When I asked Mr. Burge if there is any fear psychedelics will be prescribed off-label, for uses they were not approved for by the FDA, he responded “it is not a fear but a certainty.”
FDA clearance on specific usage of medication is a long and costly process. The process is normally backed by pharmaceutical companies interested in procuring the patent for the drug, which is granted to organizations that fund the clinical trials. However, these drugs will likely be used in clinical settings beyond what is initially cleared by the FDA. After a drug is cleared for clinical use, psychiatrists can rely on medical research to use the drug as a treatment for other conditions.
Off-label prescriptions may prove incredibly important for the use of psychedelics in a variety of other therapies.
The nature of psychedelic therapies makes them unattractive to profit-seeking pharmaceutical companies.
Drugs that are consistently prescribed over long periods of time are more profitable than drugs that reduce symptoms after a handful of doses.
So, the bill for clinical trials has been handed off to MAPS, the nonprofit leading the charge on psychedelic research. If the stage three trials for MDMA in PTSD treatment are successful, MAPS will own the patent for the drug. After five years, MDMA will become a generic drug. The second psychedelic in stage three clinical trials, psilocybin, is naturally occurring in certain mushrooms, so it cannot be patented.

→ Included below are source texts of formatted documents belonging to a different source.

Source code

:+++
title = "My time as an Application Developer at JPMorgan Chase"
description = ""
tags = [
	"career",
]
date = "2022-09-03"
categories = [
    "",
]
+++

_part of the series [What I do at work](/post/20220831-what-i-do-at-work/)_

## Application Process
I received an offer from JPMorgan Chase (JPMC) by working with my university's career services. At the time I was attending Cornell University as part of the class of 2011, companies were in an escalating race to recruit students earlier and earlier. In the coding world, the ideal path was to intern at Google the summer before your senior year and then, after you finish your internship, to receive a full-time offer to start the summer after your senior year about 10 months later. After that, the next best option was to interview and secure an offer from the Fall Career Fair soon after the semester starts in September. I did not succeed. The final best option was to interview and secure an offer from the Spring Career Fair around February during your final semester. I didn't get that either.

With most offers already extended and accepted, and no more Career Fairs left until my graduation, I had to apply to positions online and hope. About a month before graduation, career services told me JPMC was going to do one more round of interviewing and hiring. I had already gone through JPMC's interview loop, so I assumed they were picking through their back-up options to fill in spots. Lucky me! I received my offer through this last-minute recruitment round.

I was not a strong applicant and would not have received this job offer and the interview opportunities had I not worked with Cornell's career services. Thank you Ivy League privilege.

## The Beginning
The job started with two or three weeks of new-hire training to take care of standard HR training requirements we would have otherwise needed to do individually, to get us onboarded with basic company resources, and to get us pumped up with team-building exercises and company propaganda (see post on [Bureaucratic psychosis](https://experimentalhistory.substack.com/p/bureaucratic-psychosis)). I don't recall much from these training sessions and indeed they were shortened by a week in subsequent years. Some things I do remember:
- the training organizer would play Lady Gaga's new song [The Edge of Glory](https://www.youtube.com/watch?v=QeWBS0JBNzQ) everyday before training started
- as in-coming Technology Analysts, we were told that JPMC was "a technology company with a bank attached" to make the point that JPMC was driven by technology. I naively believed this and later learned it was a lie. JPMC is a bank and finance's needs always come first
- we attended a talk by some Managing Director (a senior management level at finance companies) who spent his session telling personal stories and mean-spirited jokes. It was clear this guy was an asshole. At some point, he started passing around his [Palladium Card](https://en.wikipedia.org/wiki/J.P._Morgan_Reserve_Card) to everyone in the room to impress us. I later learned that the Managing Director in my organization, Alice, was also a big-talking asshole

The patents for these two substances will be held by a nonprofit and mother nature, which will minimize the cost of treatment. And the benefits of PAP will not be isolated to a few mental health disorders, the off-label prescription process will allow psychiatrists to prescribe the psychedelic treatment to individuals based on prevailing medical research. This will further establish the drug as a cost-effective treatment, as it will bypass the expensive and lengthy clinical trial process normally funded by pharmaceutical companies and paid for by consumers.
However, psychedelics still face an uphill battle. Convincing the FDA, and the public at large, that psychedelics are more than street drugs necessitates large-scale research. Identifying the potential benefits, while acknowledging the embattled history and need for controlled administration, must be the keystone of public conversation in order for these drugs to make an impact on America’s mental health crisis.